Compatibility recipes
We have identified a set of common scenarios to guide us in picking the right compatibility types depending on who’s producing and consuming the data (client, server, message consumer, etc.).
Naming scheme
We have also decided to use a naming scheme for our data definitions when the version isn’t part of the payload. We embed both version and compatibility type in the names of all our DTO types so it’s easy to figure out what are safe modifications. E.g., UserBackwardV1
, ItemFullV3
, LocationForwardV2,
etc.
The previous section showed how complex it is to assess whether a change breaks or not. Would it be possible to automate these compatibility checks? This section presents the two tools that we use to assess the compatibility of the changes we make.
We have already mentioned that we want to be able to read forever the events that have been persisted in an event log, even if the format of these events has changed over time. Here is our process to check that we don’t introduce a breaking change.
- When we introduce an event type, we automatically generate a bunch of random instances of this event, which are serialized into JSON and saved to the filesystem.
- Our test suite checks that the JSON codecs successfully decode the JSON files, and that if we re-encode them, we get the same JSON documents as we initially read.
- Every time we change our event type definition, we automatically generate additional JSON files with new arbitrary instances of the event.
- Our test suite checks that we can successfully decode all the JSON files (including those containing events serialized with the old format).
This process is inspired by the circe-golden library. The difference with circe-golden is that we keep the JSON files generated with the old formats so that we can check that our current codecs are still able to decode the old events ; whereas circe-golden tests fail if you introduce any change in your formats, even non-breaking changes.
The second tool checks the changes we apply to our HTTP APIs. We use the endpoints4s library to define our HTTP APIs, so that we can automatically generate an OpenAPI specification. Then, we use the tool openapi-diff to assess the compatibility of our changes.
More precisely, here is what happens every time we submit a pull request to change something in a service.
- We generate the OpenAPI specification of the current version of the service, by using endpoints4s.
- We download the OpenAPI specification of the previous version of the service (we automatically publish the specification of all our deployments to our internal Sonatype repository).

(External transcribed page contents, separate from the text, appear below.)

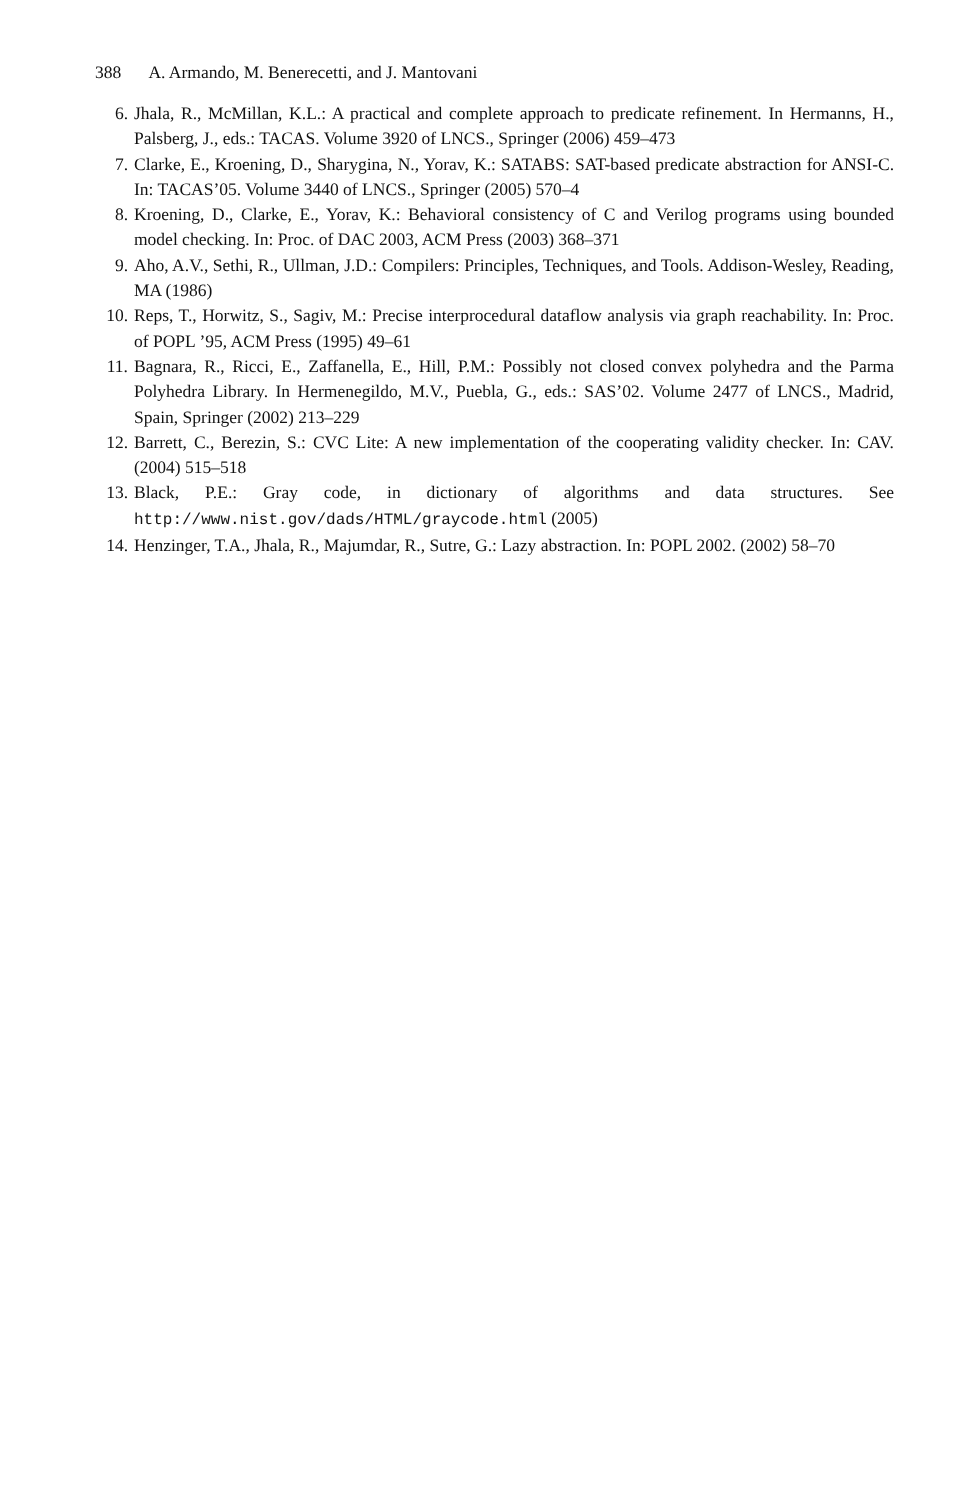388 A. Armando, M. Benerecetti, and J. Mantovani
6. Jhala, R., McMillan, K.L.: A practical and complete approach to predicate refinement. In Hermanns, H., Palsberg, J., eds.: TACAS. Volume 3920 of LNCS., Springer (2006) 459–473
7. Clarke, E., Kroening, D., Sharygina, N., Yorav, K.: SATABS: SAT-based predicate abstraction for ANSI-C. In: TACAS’05. Volume 3440 of LNCS., Springer (2005) 570–4
8. Kroening, D., Clarke, E., Yorav, K.: Behavioral consistency of C and Verilog programs using bounded model checking. In: Proc. of DAC 2003, ACM Press (2003) 368–371
9. Aho, A.V., Sethi, R., Ullman, J.D.: Compilers: Principles, Techniques, and Tools. Addison-Wesley, Reading, MA (1986)
10. Reps, T., Horwitz, S., Sagiv, M.: Precise interprocedural dataflow analysis via graph reachability. In: Proc. of POPL ’95, ACM Press (1995) 49–61
11. Bagnara, R., Ricci, E., Zaffanella, E., Hill, P.M.: Possibly not closed convex polyhedra and the Parma Polyhedra Library. In Hermenegildo, M.V., Puebla, G., eds.: SAS’02. Volume 2477 of LNCS., Madrid, Spain, Springer (2002) 213–229
12. Barrett, C., Berezin, S.: CVC Lite: A new implementation of the cooperating validity checker. In: CAV. (2004) 515–518
13. Black, P.E.: Gray code, in dictionary of algorithms and data structures. See http://www.nist.gov/dads/HTML/graycode.html (2005)
14. Henzinger, T.A., Jhala, R., Majumdar, R., Sutre, G.: Lazy abstraction. In: POPL 2002. (2002) 58–70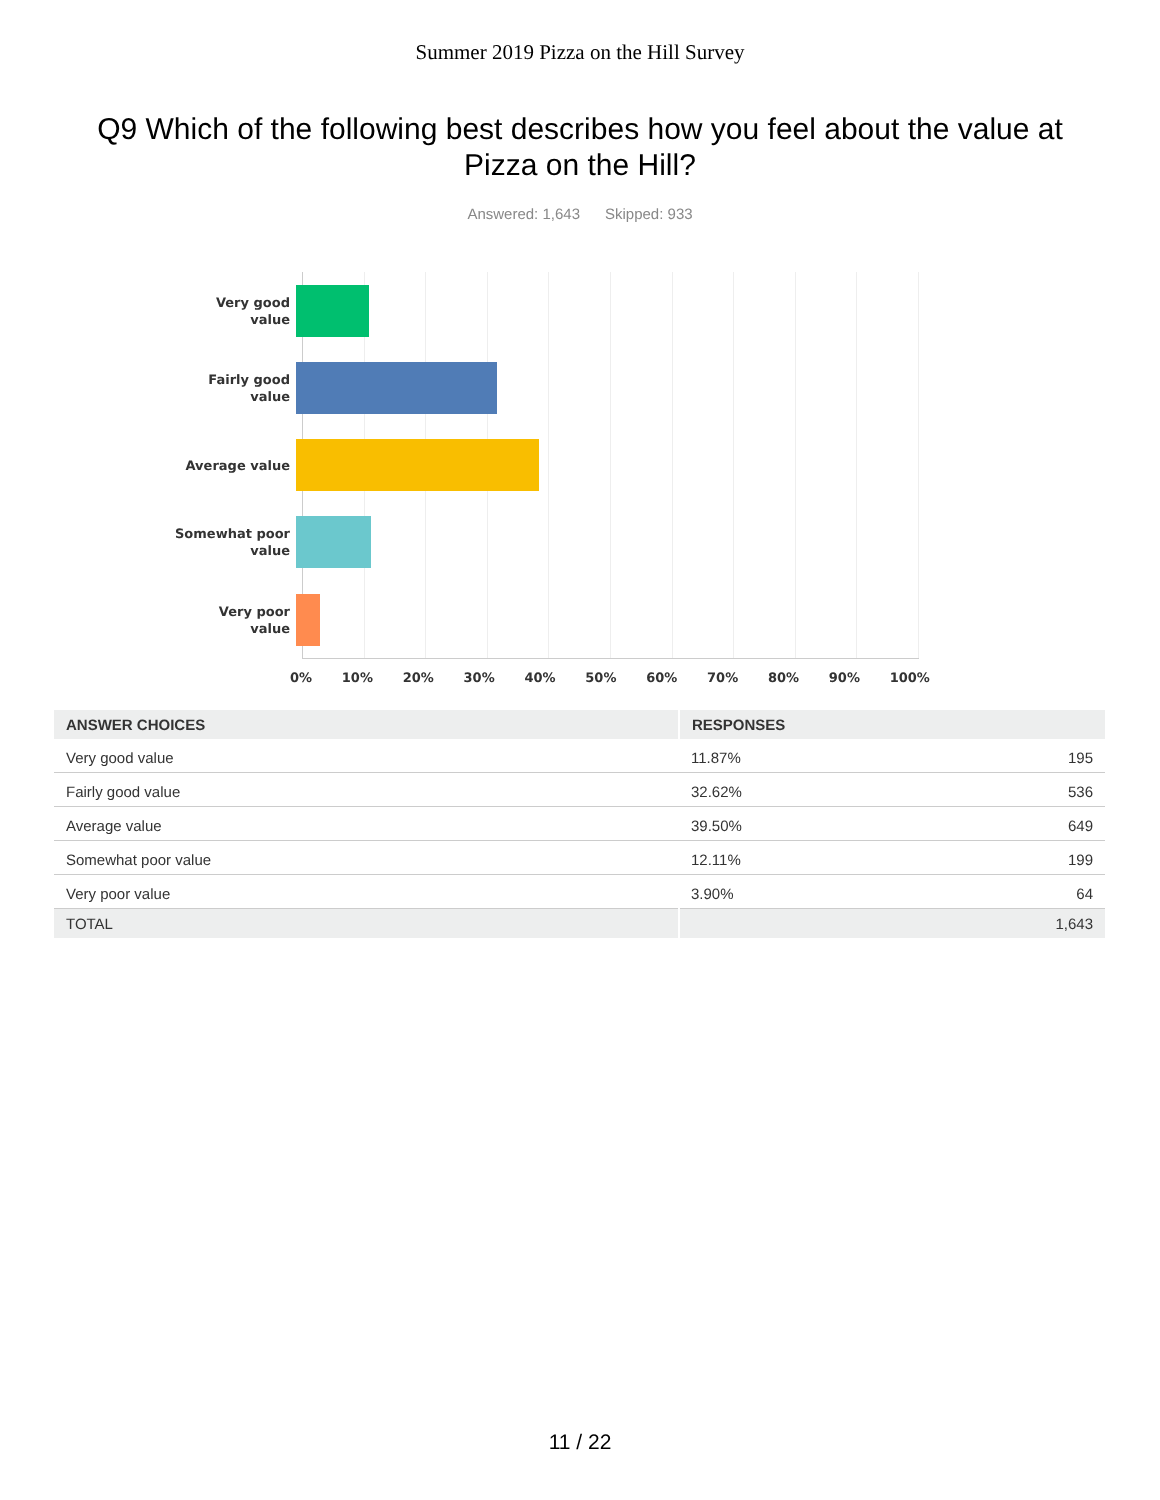Summer 2019 Pizza on the Hill Survey
Q9 Which of the following best describes how you feel about the value at Pizza on the Hill?
Answered: 1,643 Skipped: 933
Very good
value
Fairly good
value
Average value
Somewhat poor
value
Very poor
value
0% 10% 20% 30% 40% 50% 60% 70% 80% 90% 100%
| ANSWER CHOICES | RESPONSES | |
| --- | --- | --- |
| Very good value | 11.87% | 195 |
| Fairly good value | 32.62% | 536 |
| Average value | 39.50% | 649 |
| Somewhat poor value | 12.11% | 199 |
| Very poor value | 3.90% | 64 |
| TOTAL | | 1,643 |
11 / 22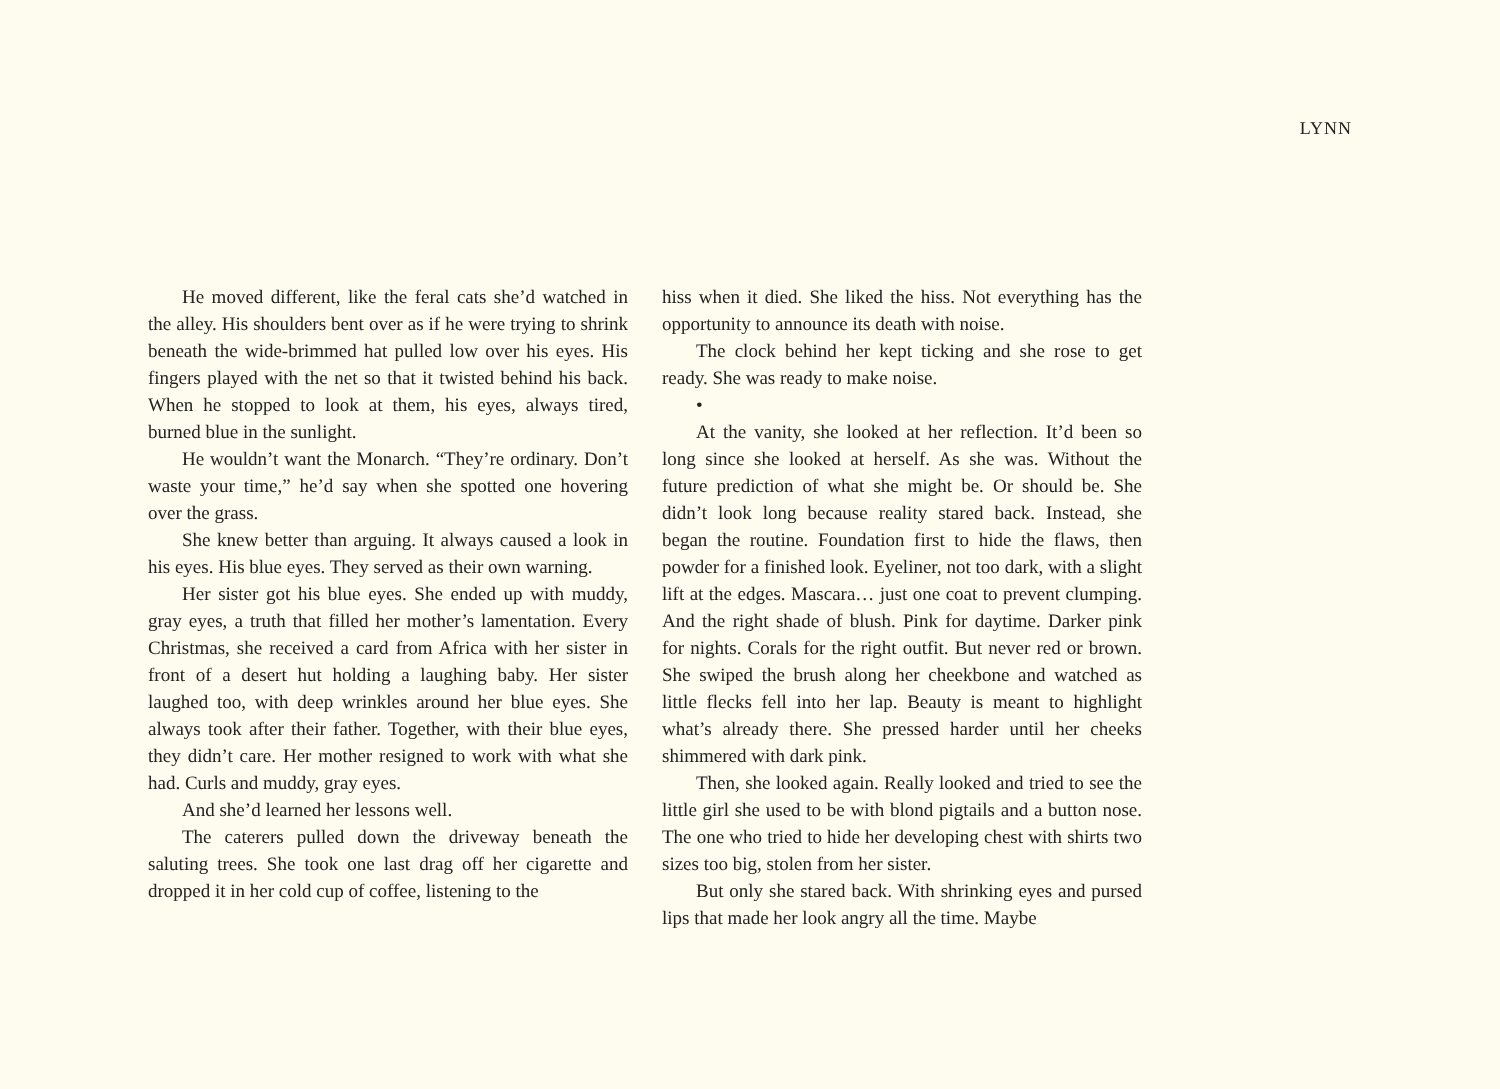LYNN
He moved different, like the feral cats she’d watched in the alley. His shoulders bent over as if he were trying to shrink beneath the wide-brimmed hat pulled low over his eyes. His fingers played with the net so that it twisted behind his back. When he stopped to look at them, his eyes, always tired, burned blue in the sunlight.
He wouldn’t want the Monarch. “They’re ordinary. Don’t waste your time,” he’d say when she spotted one hovering over the grass.
She knew better than arguing. It always caused a look in his eyes. His blue eyes. They served as their own warning.
Her sister got his blue eyes. She ended up with muddy, gray eyes, a truth that filled her mother’s lamentation. Every Christmas, she received a card from Africa with her sister in front of a desert hut holding a laughing baby. Her sister laughed too, with deep wrinkles around her blue eyes. She always took after their father. Together, with their blue eyes, they didn’t care. Her mother resigned to work with what she had. Curls and muddy, gray eyes.
And she’d learned her lessons well.
The caterers pulled down the driveway beneath the saluting trees. She took one last drag off her cigarette and dropped it in her cold cup of coffee, listening to the
hiss when it died. She liked the hiss. Not everything has the opportunity to announce its death with noise.
The clock behind her kept ticking and she rose to get ready. She was ready to make noise.
•
At the vanity, she looked at her reflection. It’d been so long since she looked at herself. As she was. Without the future prediction of what she might be. Or should be. She didn’t look long because reality stared back. Instead, she began the routine. Foundation first to hide the flaws, then powder for a finished look. Eyeliner, not too dark, with a slight lift at the edges. Mascara… just one coat to prevent clumping. And the right shade of blush. Pink for daytime. Darker pink for nights. Corals for the right outfit. But never red or brown. She swiped the brush along her cheekbone and watched as little flecks fell into her lap. Beauty is meant to highlight what’s already there. She pressed harder until her cheeks shimmered with dark pink.
Then, she looked again. Really looked and tried to see the little girl she used to be with blond pigtails and a button nose. The one who tried to hide her developing chest with shirts two sizes too big, stolen from her sister.
But only she stared back. With shrinking eyes and pursed lips that made her look angry all the time. Maybe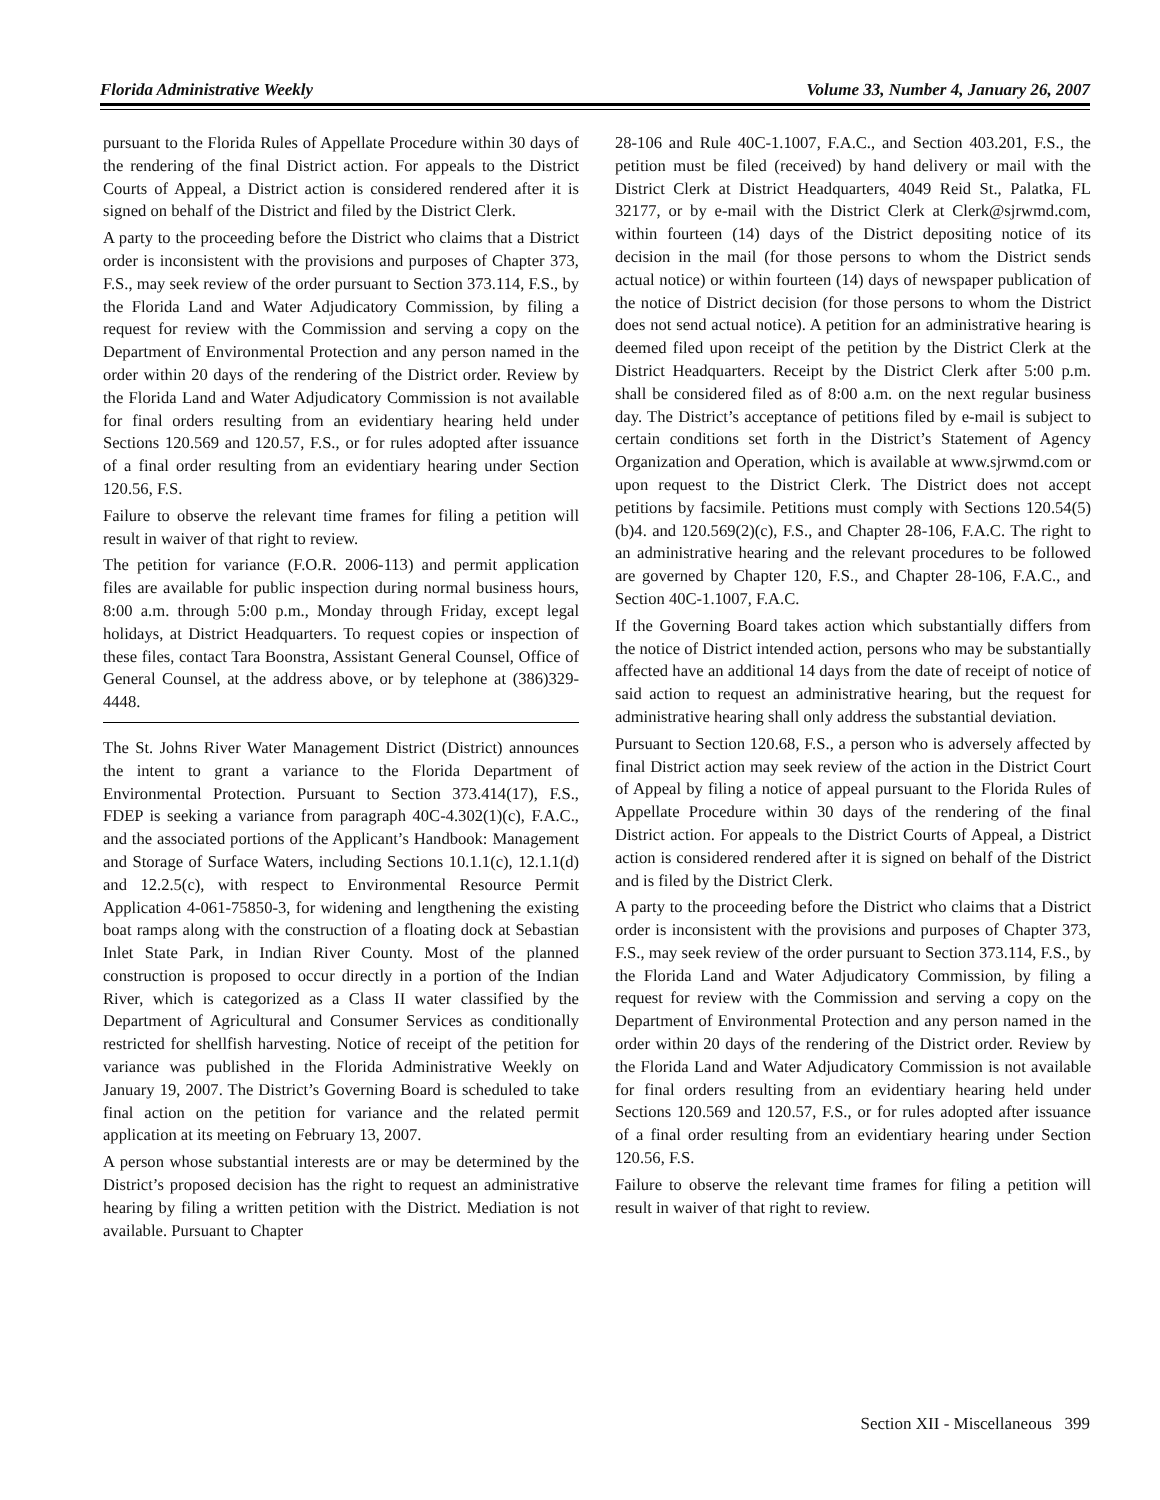Florida Administrative Weekly Volume 33, Number 4, January 26, 2007
pursuant to the Florida Rules of Appellate Procedure within 30 days of the rendering of the final District action. For appeals to the District Courts of Appeal, a District action is considered rendered after it is signed on behalf of the District and filed by the District Clerk.
A party to the proceeding before the District who claims that a District order is inconsistent with the provisions and purposes of Chapter 373, F.S., may seek review of the order pursuant to Section 373.114, F.S., by the Florida Land and Water Adjudicatory Commission, by filing a request for review with the Commission and serving a copy on the Department of Environmental Protection and any person named in the order within 20 days of the rendering of the District order. Review by the Florida Land and Water Adjudicatory Commission is not available for final orders resulting from an evidentiary hearing held under Sections 120.569 and 120.57, F.S., or for rules adopted after issuance of a final order resulting from an evidentiary hearing under Section 120.56, F.S.
Failure to observe the relevant time frames for filing a petition will result in waiver of that right to review.
The petition for variance (F.O.R. 2006-113) and permit application files are available for public inspection during normal business hours, 8:00 a.m. through 5:00 p.m., Monday through Friday, except legal holidays, at District Headquarters. To request copies or inspection of these files, contact Tara Boonstra, Assistant General Counsel, Office of General Counsel, at the address above, or by telephone at (386)329-4448.
The St. Johns River Water Management District (District) announces the intent to grant a variance to the Florida Department of Environmental Protection. Pursuant to Section 373.414(17), F.S., FDEP is seeking a variance from paragraph 40C-4.302(1)(c), F.A.C., and the associated portions of the Applicant’s Handbook: Management and Storage of Surface Waters, including Sections 10.1.1(c), 12.1.1(d) and 12.2.5(c), with respect to Environmental Resource Permit Application 4-061-75850-3, for widening and lengthening the existing boat ramps along with the construction of a floating dock at Sebastian Inlet State Park, in Indian River County. Most of the planned construction is proposed to occur directly in a portion of the Indian River, which is categorized as a Class II water classified by the Department of Agricultural and Consumer Services as conditionally restricted for shellfish harvesting. Notice of receipt of the petition for variance was published in the Florida Administrative Weekly on January 19, 2007. The District’s Governing Board is scheduled to take final action on the petition for variance and the related permit application at its meeting on February 13, 2007.
A person whose substantial interests are or may be determined by the District’s proposed decision has the right to request an administrative hearing by filing a written petition with the District. Mediation is not available. Pursuant to Chapter
28-106 and Rule 40C-1.1007, F.A.C., and Section 403.201, F.S., the petition must be filed (received) by hand delivery or mail with the District Clerk at District Headquarters, 4049 Reid St., Palatka, FL 32177, or by e-mail with the District Clerk at Clerk@sjrwmd.com, within fourteen (14) days of the District depositing notice of its decision in the mail (for those persons to whom the District sends actual notice) or within fourteen (14) days of newspaper publication of the notice of District decision (for those persons to whom the District does not send actual notice). A petition for an administrative hearing is deemed filed upon receipt of the petition by the District Clerk at the District Headquarters. Receipt by the District Clerk after 5:00 p.m. shall be considered filed as of 8:00 a.m. on the next regular business day. The District’s acceptance of petitions filed by e-mail is subject to certain conditions set forth in the District’s Statement of Agency Organization and Operation, which is available at www.sjrwmd.com or upon request to the District Clerk. The District does not accept petitions by facsimile. Petitions must comply with Sections 120.54(5)(b)4. and 120.569(2)(c), F.S., and Chapter 28-106, F.A.C. The right to an administrative hearing and the relevant procedures to be followed are governed by Chapter 120, F.S., and Chapter 28-106, F.A.C., and Section 40C-1.1007, F.A.C.
If the Governing Board takes action which substantially differs from the notice of District intended action, persons who may be substantially affected have an additional 14 days from the date of receipt of notice of said action to request an administrative hearing, but the request for administrative hearing shall only address the substantial deviation.
Pursuant to Section 120.68, F.S., a person who is adversely affected by final District action may seek review of the action in the District Court of Appeal by filing a notice of appeal pursuant to the Florida Rules of Appellate Procedure within 30 days of the rendering of the final District action. For appeals to the District Courts of Appeal, a District action is considered rendered after it is signed on behalf of the District and is filed by the District Clerk.
A party to the proceeding before the District who claims that a District order is inconsistent with the provisions and purposes of Chapter 373, F.S., may seek review of the order pursuant to Section 373.114, F.S., by the Florida Land and Water Adjudicatory Commission, by filing a request for review with the Commission and serving a copy on the Department of Environmental Protection and any person named in the order within 20 days of the rendering of the District order. Review by the Florida Land and Water Adjudicatory Commission is not available for final orders resulting from an evidentiary hearing held under Sections 120.569 and 120.57, F.S., or for rules adopted after issuance of a final order resulting from an evidentiary hearing under Section 120.56, F.S.
Failure to observe the relevant time frames for filing a petition will result in waiver of that right to review.
Section XII - Miscellaneous 399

- We compare the two specifications with openapi-diff. Since the tool openapi-diff only performs one-side checks, we first compare the new API with the previous API (to detect backward incompatibilities), and then we compare the previous API with the new API (to detect forward incompatibilities). Detecting forward incompatibilities is useful to know whether we have to deploy the server before the clients, or if it doesn’t matter.
- In case we detected some incompatibilities, we post a comment on the pull request with a detailed report. We don’t fail the CI when we detect an incompatibility because, as we explained earlier, some incompatibilities are fine as long as they stay in our internal services and that we take care of deploying the clients and servers in the correct order.
Delivering new features may require changing the format of the messages read or written by the components of a system. Sometimes, this leads to a situation where some parties read a message based on a format that is different from the format used to write the message. If a reader fails to decode a message, we say that the format of the message changed in an incompatible way.
In this article, we have described and analyzed various situations where readers and writers use different message formats. For each situation, we have listed the types of changes that are safe, and the ones that are not. Finally, we have presented a couple of tools we use to automatically check the compatibility of the changes we make.